Бумажный домик | страница 50
Ло, сговорившись убирать квартиру за тысячу старых франков, берет такси, которое будет стоить ей пятьсот.
— Послушай, Ло, ведь это же целый час твоей работы!
— А что она стоит, моя работа!
Ло, которая терпеть не может вставать рано и, не будь я начеку, приводила бы моих дочерей в школу к третьему уроку, несколько недель подряд поднимается ровно в шесть, чтобы помочь разнести почту маленькому старичку-консьержу с улицы Бюси, марокканцу.
— А почему он не разносит ее сам, Ло?
— Он не умеет читать.
— Как не умеет читать?
— Очень просто: когда он устраивался на работу, его об этом не спросили, а сам он не сказал и теперь вот попал в переплет.
— Понятно.
— И жильцы тоже недовольны, они ждут почту, а она все время запаздывает, ну, я быстренько им все раскидаю — и все довольны.
— А он не мог бы заняться чем-нибудь другим, этот старичок-марокканец?
— Ох, нет!
— Почему?
— Да он вечно пьян!
— И почему же он вечно пьян, Долорес?
Не почувствовав полного одобрения в моем тоне, Ло отбивается:
— И он имеет на это право! Двух сыновей он потерял в Сопротивлении, — она имеет в виду в Алжире, — а дочь родилась мертвой — выкидыш!
Мне известно, что Долорес воспринимает выкидыш как своего рода военную кампанию женщин, как их борьбу (во всех отношениях достойную) с природой и с несправедливой судьбой. Но в этот день во мне сидит дух противоречия:
— Знаешь, есть люди, которые теряют детей, но не начинают из-за этого пить.

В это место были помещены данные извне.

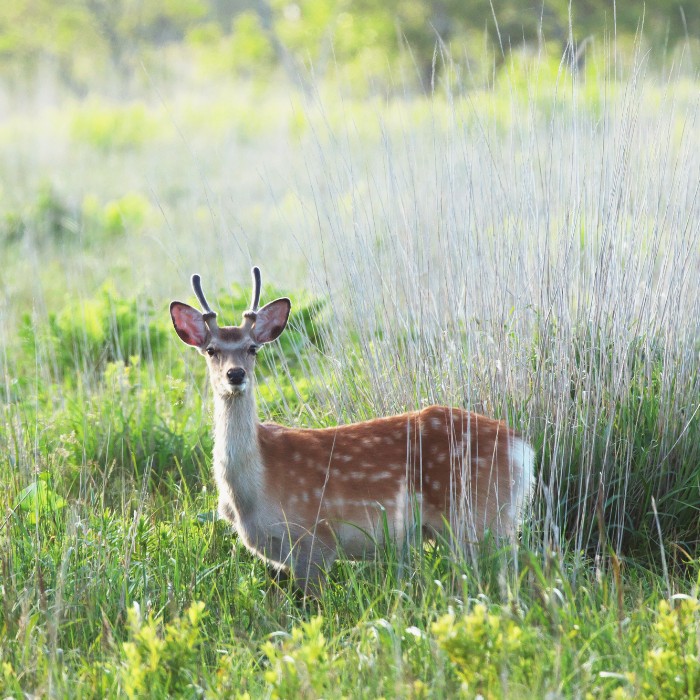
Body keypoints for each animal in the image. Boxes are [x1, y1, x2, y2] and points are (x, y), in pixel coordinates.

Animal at [170, 268, 536, 596]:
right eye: (211, 349)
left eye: (252, 348)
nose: (235, 375)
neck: (253, 494)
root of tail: (522, 448)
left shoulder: (316, 537)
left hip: (479, 514)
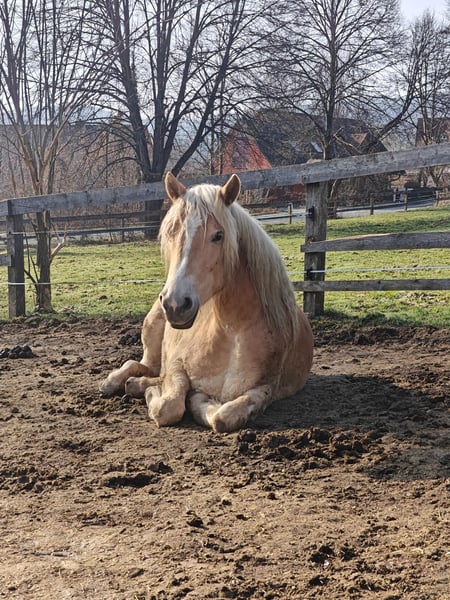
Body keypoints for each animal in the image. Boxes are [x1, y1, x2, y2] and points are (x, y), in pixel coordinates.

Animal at [99, 172, 313, 432]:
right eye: (170, 232)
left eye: (218, 235)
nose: (175, 304)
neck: (232, 332)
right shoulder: (176, 365)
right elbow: (169, 406)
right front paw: (151, 392)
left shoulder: (265, 388)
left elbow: (222, 416)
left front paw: (191, 400)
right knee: (139, 363)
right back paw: (115, 382)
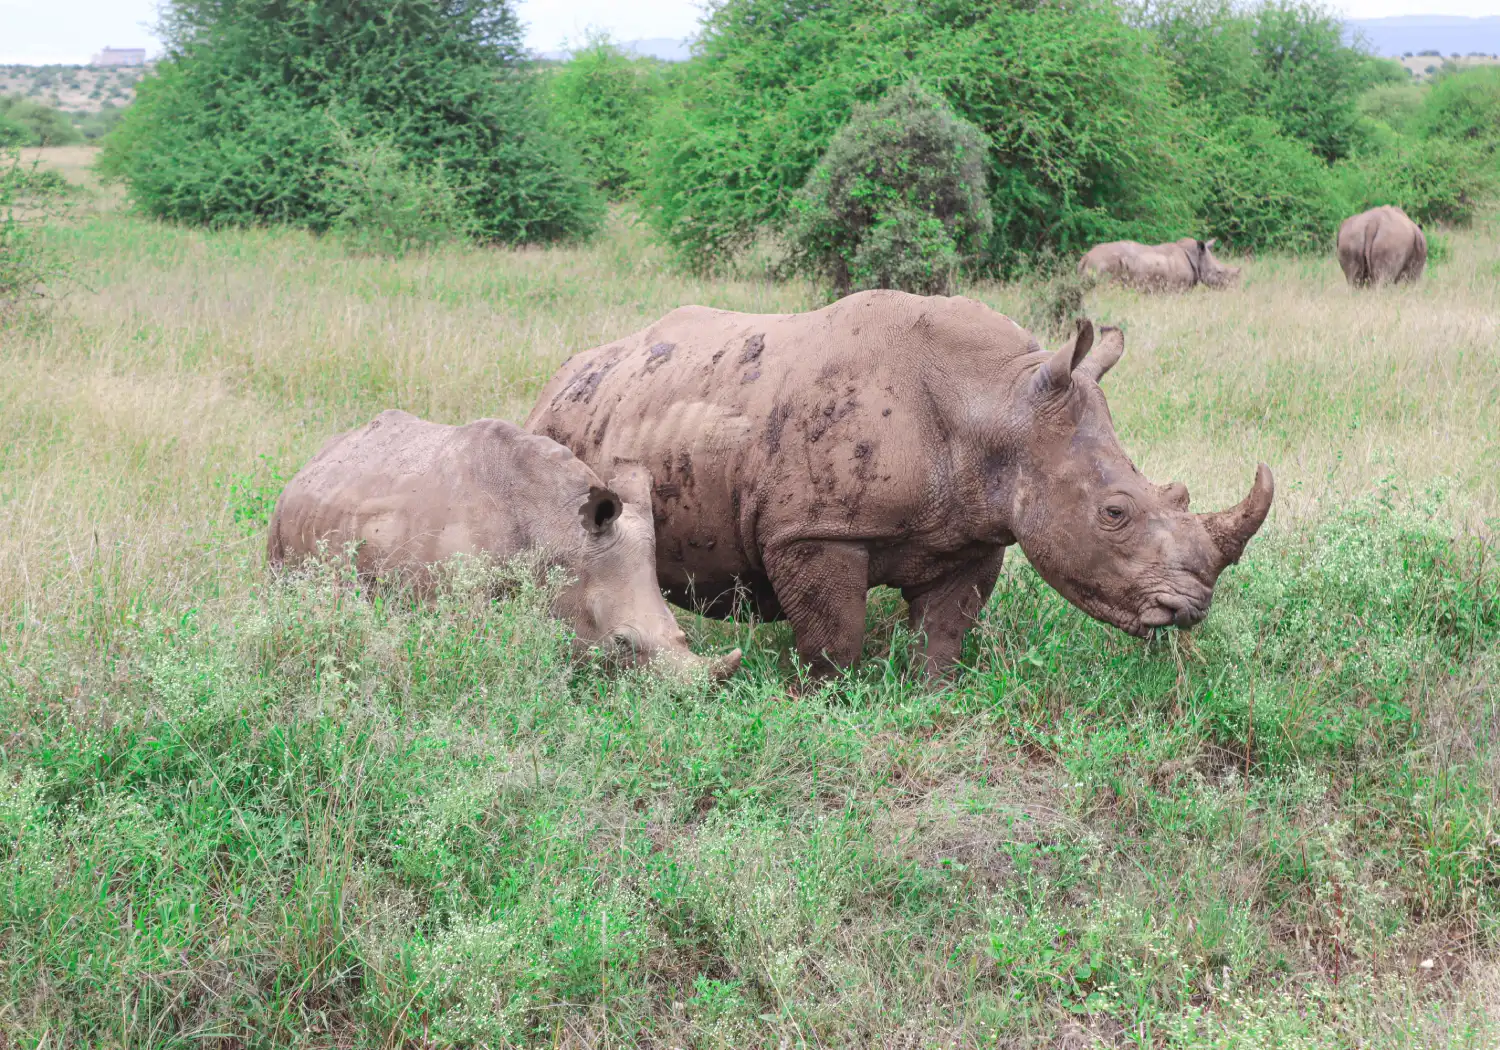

— О! Я знаю, что на свете есть бессердечные люди, — говорит Ло.
— А зачем мне быть честной? — заявляет Кончита, уличенная своей хозяйкой в краже комбинации. — Вы что, платить мне за это больше будете?
Она уволена и жалуется Долорес:
— Эта женщина меня не любила.
Я случайно оказываюсь при разговоре.
— Ну, если вы крадете у нее комбинации…
— А если бы я их не крала, она что, меня полюбила бы? — вдруг кричит Кончита, и ее поблекшее, дряблое лицо искажает какое-то свирепое отчаяние.
Нет, Кончита, конечно, нет. Да и сама я, разве я люблю Кончиту? Я бы хотела, видит Бог, как бы я хотела этого; если бы можно было любить каждое человеческое существо, это открыло бы ему путь к спасению. Несомненно. Но я могу только испытывать жалость, мучительную, бессмысленную жалость.
Мы взяли Маноло, сына Кончиты, с собой на каникулы. Мы с Ло пичкаем его апельсиновым соком, котлетами и радуемся, видя, как он постепенно оживает, розовеет, веселеет. Отдавая его матери, которая при всех своих странностях пылко требует его обратно, Ло глядит на него с настоящим отчаянием.